Wells: I think on the wider level it would be quite difficult to measure and I don’t know if I really know the answer to that. I think for us as an organisation, for Catalyst, it only strengthened our position of the importance of having to work on a local, national and international level. Understanding that however the future presents itself, arts and cultures has to live and work beyond boundaries and beyond borders.
Looking back, what did you learn? What are you taking with you for future projects and how did it potentially alter your view on Belfast?

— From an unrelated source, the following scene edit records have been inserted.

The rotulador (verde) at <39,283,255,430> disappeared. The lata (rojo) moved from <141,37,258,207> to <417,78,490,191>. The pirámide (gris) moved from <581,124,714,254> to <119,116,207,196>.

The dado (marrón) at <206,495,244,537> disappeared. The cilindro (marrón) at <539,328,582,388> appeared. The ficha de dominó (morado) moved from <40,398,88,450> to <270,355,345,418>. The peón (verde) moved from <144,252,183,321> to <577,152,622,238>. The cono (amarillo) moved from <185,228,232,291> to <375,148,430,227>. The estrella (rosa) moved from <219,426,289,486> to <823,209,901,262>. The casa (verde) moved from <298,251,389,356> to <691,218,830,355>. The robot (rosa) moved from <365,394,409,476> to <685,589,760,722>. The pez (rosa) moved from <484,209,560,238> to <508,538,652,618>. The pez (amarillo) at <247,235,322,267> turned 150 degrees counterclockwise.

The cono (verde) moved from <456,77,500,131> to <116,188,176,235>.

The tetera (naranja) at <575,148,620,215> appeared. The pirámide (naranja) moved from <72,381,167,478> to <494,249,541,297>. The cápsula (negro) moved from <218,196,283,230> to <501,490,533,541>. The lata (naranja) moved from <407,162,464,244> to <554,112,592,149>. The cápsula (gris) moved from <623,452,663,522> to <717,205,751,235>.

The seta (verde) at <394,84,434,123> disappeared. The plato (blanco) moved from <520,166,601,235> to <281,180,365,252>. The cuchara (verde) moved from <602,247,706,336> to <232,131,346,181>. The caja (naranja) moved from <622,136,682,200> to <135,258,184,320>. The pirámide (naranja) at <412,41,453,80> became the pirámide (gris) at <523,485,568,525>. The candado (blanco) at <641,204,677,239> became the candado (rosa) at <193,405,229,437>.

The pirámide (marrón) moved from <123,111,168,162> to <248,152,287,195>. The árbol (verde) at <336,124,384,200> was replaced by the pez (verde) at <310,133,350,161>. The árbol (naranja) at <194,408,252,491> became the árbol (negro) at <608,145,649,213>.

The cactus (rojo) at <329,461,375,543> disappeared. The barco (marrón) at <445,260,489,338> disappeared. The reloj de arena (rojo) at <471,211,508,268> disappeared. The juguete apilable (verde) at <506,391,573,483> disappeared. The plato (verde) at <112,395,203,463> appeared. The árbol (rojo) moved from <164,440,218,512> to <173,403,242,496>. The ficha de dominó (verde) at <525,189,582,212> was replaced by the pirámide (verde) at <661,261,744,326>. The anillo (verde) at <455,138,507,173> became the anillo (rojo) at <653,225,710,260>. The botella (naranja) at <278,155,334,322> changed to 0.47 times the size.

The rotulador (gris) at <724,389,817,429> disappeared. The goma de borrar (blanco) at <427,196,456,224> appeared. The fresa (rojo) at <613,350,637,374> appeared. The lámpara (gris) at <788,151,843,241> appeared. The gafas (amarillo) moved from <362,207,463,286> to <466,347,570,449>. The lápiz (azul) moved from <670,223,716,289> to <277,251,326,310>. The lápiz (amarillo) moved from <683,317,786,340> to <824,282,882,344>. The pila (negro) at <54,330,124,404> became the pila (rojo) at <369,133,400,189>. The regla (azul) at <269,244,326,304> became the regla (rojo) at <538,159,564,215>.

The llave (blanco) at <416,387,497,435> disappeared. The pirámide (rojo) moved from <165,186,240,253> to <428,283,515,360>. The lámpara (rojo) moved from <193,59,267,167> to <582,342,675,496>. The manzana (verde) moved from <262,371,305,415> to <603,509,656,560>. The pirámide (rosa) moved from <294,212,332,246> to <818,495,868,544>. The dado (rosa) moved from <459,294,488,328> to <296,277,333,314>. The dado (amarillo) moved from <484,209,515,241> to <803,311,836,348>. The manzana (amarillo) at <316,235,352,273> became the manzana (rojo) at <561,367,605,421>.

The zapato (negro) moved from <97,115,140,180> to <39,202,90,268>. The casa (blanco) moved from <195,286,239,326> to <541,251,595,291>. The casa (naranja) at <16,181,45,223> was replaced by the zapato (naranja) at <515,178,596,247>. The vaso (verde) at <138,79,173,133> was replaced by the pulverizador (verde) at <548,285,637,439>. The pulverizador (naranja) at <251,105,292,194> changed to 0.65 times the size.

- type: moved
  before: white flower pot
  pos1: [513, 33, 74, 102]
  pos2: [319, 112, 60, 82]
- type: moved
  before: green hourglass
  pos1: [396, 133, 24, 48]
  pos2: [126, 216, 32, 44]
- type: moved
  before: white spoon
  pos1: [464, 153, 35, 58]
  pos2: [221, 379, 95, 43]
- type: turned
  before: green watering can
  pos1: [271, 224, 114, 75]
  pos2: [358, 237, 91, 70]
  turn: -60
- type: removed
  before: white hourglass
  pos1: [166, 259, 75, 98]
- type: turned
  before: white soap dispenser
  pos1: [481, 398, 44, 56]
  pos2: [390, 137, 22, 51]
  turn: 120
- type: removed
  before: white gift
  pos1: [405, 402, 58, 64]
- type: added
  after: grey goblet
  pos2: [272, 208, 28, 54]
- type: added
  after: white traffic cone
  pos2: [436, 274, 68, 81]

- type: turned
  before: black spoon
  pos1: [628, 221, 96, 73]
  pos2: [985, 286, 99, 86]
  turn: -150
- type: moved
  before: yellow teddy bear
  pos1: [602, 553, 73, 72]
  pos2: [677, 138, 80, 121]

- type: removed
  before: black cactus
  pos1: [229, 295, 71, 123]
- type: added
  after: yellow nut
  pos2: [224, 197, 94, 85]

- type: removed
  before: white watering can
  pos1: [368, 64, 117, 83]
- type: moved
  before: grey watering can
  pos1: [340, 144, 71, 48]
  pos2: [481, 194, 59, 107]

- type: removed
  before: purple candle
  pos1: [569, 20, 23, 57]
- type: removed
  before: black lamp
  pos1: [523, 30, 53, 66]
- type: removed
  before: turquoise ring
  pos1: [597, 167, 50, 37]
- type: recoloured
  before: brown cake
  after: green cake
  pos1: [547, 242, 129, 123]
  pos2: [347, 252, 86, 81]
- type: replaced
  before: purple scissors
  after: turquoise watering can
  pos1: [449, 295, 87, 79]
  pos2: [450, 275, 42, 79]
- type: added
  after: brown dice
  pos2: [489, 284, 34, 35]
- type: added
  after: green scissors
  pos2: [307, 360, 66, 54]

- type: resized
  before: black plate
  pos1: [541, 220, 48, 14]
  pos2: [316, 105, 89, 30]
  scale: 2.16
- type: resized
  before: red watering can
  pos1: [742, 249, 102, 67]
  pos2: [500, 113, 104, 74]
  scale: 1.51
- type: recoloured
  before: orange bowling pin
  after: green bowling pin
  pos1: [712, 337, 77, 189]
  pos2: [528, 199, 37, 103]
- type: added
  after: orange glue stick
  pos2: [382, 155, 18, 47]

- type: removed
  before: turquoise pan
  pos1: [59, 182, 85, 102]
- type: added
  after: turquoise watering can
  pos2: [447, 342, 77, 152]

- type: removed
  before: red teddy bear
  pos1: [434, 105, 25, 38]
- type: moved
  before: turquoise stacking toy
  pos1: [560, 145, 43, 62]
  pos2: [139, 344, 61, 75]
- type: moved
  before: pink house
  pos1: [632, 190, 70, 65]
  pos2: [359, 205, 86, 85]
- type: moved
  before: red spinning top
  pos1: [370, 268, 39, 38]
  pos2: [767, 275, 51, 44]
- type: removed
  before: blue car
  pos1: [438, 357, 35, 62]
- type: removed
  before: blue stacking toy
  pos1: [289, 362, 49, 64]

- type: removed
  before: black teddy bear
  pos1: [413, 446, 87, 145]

Wells: For me and Leah, who was project managing thisin the beginning, we absolutely learned to understand the limitation of Catalyst Arts. This was one of the reasons we quite quickly brought on our partner Urban Scale Interventions (USI) to assist with that. And I am so glad we did, because that side of the project, with the installation and all, would have been very difficult for us to manage. So learning your limitations is really important and definitely from an operational point of view, learning how different systems and structures work, that’s all part of it. Personally, I was absolutely gobsmacked by the response to it. I don’t think anyone was prepared how positive and quick the impact was down at the slipway. And also how vital those works are to the general public. I think as artists and creators and programmers we can get so tied up in our heads with the concept and theory and academia. And there is obviously a place for that but when it comes to engagement and when it comes to the function and the role of engagement,“simple” is so brilliant. And I am not devaluing the project at all, but I just think simple ideas that really tap into something that people need at that time are really beautiful. That was for me an absolute triumph.
Do you have a block with a quote at home too? Which one?
Wells: I do, I actually can’t remember the quote, but it’s the Virginia Woolf one. But a brilliant story: my colleague Leah is from Tipperary, which is a county in the south of Ireland. Her dad, who lives in Tipperary was contacting us on a daily basis when the wall was installed, very concerned about the structure, because it was a very windy week. And he was really upset that he couldn’t come up and see it because he thought it was such a brilliant idea. So for Christmas, Catalyst took a block and we wrapped it and signed it and Leah took it home for him to open on Christmas day. It was just so nice that people even on a virtual level were getting involved and wanted to be part of this project. That was great.